--- DOCUMENT TEXT Enclosed Below ---

I wonder too if adding finely chopped onion to the rice from the start, as well as the fried sliced onion might be a plan. Garlic? For the first time in my life as a person who cooks, I’ve run out of garlic. Unbelievable.

The kheema you should start with….

Kheema

I guess there are just about a gadzillion versions of kheema. This is the version of the basic staple recipe that I prefer of the various ones I’ve tried. Leave out the peas, add spinach instead, or smoky pureed eggplant (see another chapter for making this), or….

Ingredients

  • 450g minced lamb (or beef)
  • 4 tblesp ghee/oil
  • 200g onions sliced coarsely
  • 4 large cloves garlic chopped finely
  • 2” piece ginger chopped finely
  • 1 teasp ground cumin
  • 2 teasp ground coriander
  • half teasp tumeric
  • 1 teasp chilli powder
  • tin of tomatoes plus juice, chopped
  • peas
  • fresh coriander, chopped

Method

Over medium high heat, heat the ghee and then fry onions, stirring constantly until a deep brown. Turn heat very low, add ginger and garlic, fry for a minute or so before adding all the ground spices, stir for another minute or so, DON’T BURN THE SPICES!!!

Turn heat back up, add the meat and stir to brown, being vigilant to break it all up, no big lumps please.

Add the tomatoes, bring to the boil, cover and then turn down to a vigorous simmer. Cook for about 30 minutes, check now and then to make sure it isn’t drying out too quickly. At the end, it should be dry, with the oil seeping out. Add the peas a few minutes before serving and lastly, the fresh coriander. You may, for the last few minutes of cooking, turn the heat up high and stirfry to make sure it is a nice brown colour. In my opinion, if you’ve started out the right way, you won’t have to do that.

Serve with rice.

See another post for turning this into samosas.

(I’ve used Sameen Rushdie’s recipe for this post)

--- End of Enclosed DOCUMENT TEXT ---
--- SUPPLIED ENTRIES Enclosed Below ---

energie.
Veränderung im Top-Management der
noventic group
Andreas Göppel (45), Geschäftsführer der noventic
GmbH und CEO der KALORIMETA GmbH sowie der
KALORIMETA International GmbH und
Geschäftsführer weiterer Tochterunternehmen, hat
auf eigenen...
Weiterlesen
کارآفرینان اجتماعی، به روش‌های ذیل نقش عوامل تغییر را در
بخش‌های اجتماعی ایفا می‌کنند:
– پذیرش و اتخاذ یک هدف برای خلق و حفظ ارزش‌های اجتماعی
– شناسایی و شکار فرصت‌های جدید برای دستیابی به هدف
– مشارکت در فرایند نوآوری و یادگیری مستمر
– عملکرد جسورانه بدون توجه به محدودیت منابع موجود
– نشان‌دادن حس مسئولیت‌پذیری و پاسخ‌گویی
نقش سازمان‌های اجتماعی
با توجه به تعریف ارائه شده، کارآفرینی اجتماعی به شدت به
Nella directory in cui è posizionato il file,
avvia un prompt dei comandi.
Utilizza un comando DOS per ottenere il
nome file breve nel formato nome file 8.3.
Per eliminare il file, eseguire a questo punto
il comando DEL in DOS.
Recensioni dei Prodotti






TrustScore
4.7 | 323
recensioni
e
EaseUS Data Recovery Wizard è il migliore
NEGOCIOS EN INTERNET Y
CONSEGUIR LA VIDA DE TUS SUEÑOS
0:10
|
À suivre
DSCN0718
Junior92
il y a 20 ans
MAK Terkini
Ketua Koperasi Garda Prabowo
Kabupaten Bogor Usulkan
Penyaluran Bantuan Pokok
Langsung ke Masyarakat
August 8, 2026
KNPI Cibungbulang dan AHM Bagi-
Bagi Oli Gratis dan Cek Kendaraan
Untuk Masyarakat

--- End of Enclosed SUPPLIED ENTRIES ---
--- SUPPLIED ENTRIES Enclosed Below ---

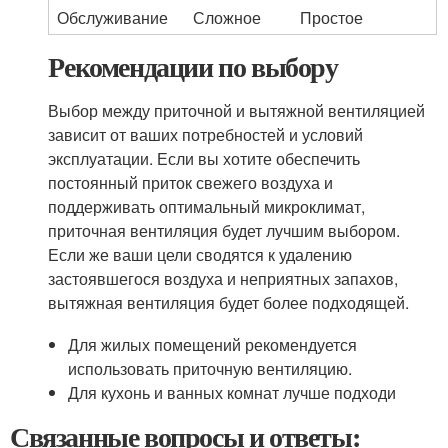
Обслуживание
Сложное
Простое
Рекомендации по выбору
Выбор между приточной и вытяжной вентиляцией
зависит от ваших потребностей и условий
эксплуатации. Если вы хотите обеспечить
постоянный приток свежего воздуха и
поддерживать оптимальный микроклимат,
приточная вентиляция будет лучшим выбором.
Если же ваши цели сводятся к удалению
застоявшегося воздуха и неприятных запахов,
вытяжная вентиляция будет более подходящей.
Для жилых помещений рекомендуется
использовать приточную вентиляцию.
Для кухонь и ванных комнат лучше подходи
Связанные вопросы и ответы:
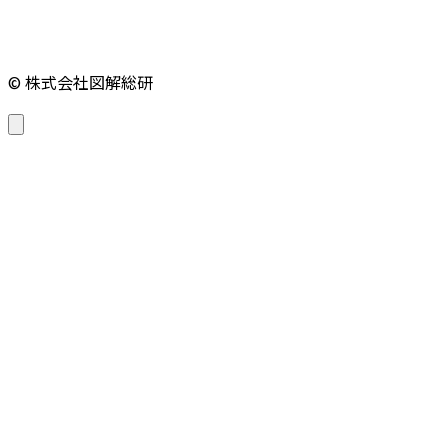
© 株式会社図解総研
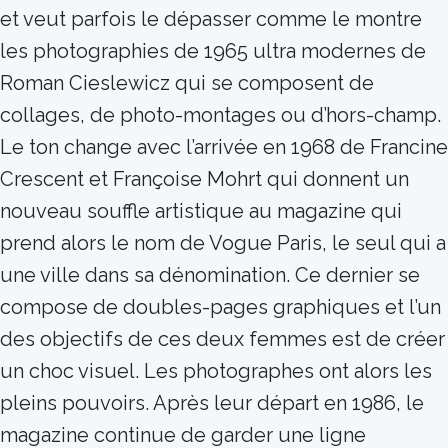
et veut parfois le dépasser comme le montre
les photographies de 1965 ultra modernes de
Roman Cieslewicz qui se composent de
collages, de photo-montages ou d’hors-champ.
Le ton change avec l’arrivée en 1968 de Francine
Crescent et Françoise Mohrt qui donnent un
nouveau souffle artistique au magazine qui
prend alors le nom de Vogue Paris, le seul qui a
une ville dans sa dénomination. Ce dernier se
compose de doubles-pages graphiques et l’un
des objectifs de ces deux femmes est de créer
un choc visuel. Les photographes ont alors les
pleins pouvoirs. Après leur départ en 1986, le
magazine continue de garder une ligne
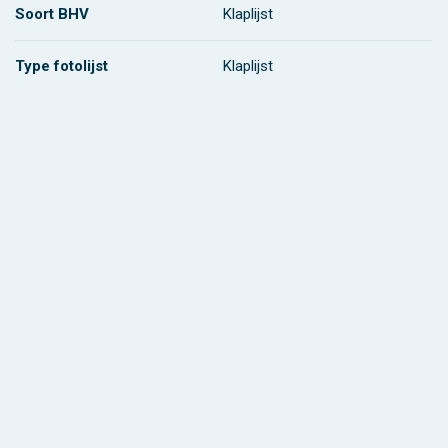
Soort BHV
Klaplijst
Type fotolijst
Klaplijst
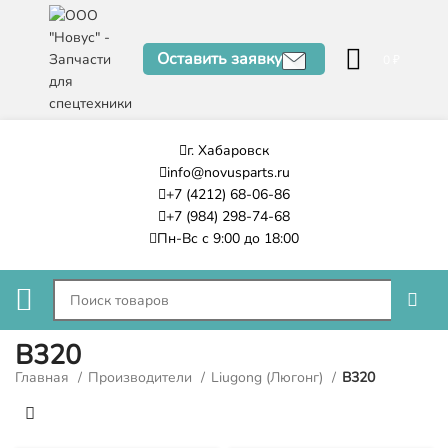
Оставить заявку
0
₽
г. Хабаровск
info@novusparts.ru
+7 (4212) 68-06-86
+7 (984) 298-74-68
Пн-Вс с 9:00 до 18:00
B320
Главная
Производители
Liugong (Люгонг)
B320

--- End of Enclosed SUPPLIED ENTRIES ---

### ASSIGNED TASK 1:
Please translate this sentence from the kheema recipe into Spanish: "This is the version of the basic staple recipe that I prefer of the various ones I’ve tried."
### ASSIGNED TASK 2:
Answer these questions from the kheema recipe:
(a) How much minced lamb does the ingredient list call for?
(b) About how long should the kheema cook after the tomatoes go in?
(c) What should the kheema be served with?
You won't need the rows for anything here.

### EXPECTED OUTPUT 1:
Esta es la versión de la receta básica que prefiero entre las varias que he probado.

### EXPECTED OUTPUT 2:
(a) 450g
(b) About 30 minutes
(c) Rice